Кульминацией стала станция Тарановка — здесь нас встретила коленопреклоненная толпа. Причина проста — здесь, еще в бытность свою цесаревичем, Александр вышел из поезда и долго говорил с народом о его нуждах. Не бог весть как много «нужд» получилось у покойного Императора удовлетворить, но даже минимальное внимание монарха навсегда остается в памяти подданных — я этим активно пользуюсь.
Прибыв в Москву, я перекрестился — за мероприятиями в Петербурге я следил лично и оттого был спокоен, но здесь-то дядя Сережа хлопотал. Ладно, не испортит же прощание с родным братом — недавно назначен, еще не обленился, а значит пригляд держал как надо.
Так и оказалось — по заполоненным народом улицам, слушая крики плакальщиц, процессия добралась до Кремля, где под звон колоколов тело занесли в Архангельский собор. На этом мы с семьей можем оставить пост на время и немного отдохнуть — до завтрашнего утра Императора будут отпевать, а собор будет открыт для всех желающих попрощаться.
Глядя в окно на исполинскую людскую цепочку — очередь на прощание — я вздохнул и не без смущения — чем я вообще занимаюсь? — прошептал:
— Светлая память, Царь-батюшка. Прости, что горюю меньше, чем все эти люди — циничен больно. Прости, нужно работать — и так перед тобою стыдно, так еще и сачкую.

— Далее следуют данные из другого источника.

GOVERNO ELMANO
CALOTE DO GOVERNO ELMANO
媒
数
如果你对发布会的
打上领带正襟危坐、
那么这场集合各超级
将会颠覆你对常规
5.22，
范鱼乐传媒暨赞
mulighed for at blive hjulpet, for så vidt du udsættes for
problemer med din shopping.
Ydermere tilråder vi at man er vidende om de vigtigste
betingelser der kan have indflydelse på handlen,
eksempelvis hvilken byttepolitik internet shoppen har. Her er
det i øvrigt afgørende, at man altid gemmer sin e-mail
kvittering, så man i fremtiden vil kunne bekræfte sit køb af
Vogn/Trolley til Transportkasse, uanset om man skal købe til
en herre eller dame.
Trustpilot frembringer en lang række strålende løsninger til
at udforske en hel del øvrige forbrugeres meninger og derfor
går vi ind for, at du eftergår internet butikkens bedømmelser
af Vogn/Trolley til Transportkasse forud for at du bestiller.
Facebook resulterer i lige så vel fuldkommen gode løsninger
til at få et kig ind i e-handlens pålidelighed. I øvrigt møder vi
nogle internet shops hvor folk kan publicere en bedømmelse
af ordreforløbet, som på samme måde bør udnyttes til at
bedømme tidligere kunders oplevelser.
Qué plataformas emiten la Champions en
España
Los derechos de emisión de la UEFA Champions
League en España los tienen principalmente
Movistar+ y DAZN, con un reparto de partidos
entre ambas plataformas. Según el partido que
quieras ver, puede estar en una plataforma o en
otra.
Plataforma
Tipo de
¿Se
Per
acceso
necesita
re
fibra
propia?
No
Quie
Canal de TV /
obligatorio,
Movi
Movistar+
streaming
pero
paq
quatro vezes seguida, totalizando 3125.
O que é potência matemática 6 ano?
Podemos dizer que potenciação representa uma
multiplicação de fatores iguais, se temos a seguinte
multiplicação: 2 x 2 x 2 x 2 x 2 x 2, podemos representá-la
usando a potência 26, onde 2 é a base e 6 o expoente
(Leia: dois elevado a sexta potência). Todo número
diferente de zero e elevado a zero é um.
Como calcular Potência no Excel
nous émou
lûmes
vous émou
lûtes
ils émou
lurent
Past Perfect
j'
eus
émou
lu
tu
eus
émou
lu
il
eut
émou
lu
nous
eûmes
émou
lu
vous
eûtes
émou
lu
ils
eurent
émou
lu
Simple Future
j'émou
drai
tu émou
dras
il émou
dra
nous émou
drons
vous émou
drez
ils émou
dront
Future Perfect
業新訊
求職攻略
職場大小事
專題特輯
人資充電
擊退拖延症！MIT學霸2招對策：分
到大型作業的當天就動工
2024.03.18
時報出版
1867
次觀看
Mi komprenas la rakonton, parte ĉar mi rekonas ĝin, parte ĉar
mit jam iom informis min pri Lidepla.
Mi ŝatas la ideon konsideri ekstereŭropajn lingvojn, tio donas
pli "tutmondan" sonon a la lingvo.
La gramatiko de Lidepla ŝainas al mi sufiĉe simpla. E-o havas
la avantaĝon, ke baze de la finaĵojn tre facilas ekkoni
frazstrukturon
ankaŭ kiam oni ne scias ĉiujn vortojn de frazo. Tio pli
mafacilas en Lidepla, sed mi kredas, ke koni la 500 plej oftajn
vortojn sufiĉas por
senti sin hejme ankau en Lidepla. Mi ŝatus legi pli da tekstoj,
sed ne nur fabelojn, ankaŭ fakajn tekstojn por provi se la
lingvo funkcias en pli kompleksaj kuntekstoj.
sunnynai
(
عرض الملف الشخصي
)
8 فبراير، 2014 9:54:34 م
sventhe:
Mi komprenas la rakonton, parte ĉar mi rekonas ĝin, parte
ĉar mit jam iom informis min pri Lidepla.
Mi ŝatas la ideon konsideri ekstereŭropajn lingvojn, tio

Самозарядившись мотивацией, я встряхнулся и велел Остапу звать дядю Сережу — он пока с Марией Федоровной чаи гоняет с ромашкой, но договорились обсудить дела, раз уж я здесь.
Король умер, а значит жизнь продолжается — такая вот у монархии особенность.
Глава 14
Выбравшийся на крылечко собственноручно возведенной избы, одетый в мануфактурные штаны, неплохие сапоги (две заплаты всего — еще носить да носить!), рубаху и утеплившийся жилетом из овчинки, тридцатидевятилетний глава большой, на девять человек, крестьянской семьи Афанасий Федорович Тыгин (дед был «Мотыгин», но записывавший фамилии в их деревне чинуша экономил чернила, вот и укоротил) был доволен. В отличие от Центральных губерний, здесь, под Москвой, урожай по осени собрали отличный, и к приходу зимы большое и дружное семейство было готово. Два с половиною рублика добавилось в спрятанную под третьей справа половицею сарая банку — почти полсотни там уже, с четырнадцати лет Афанасий копит. И больше бы накопил, но как без сладостей деткам на праздники да ярко-красных бус Наталье обойтись? В отличие от подавляющего большинства соседей, Наталья с Афанасием реально любили друг дружку, вызывая у односельчан не всегда белую зависть.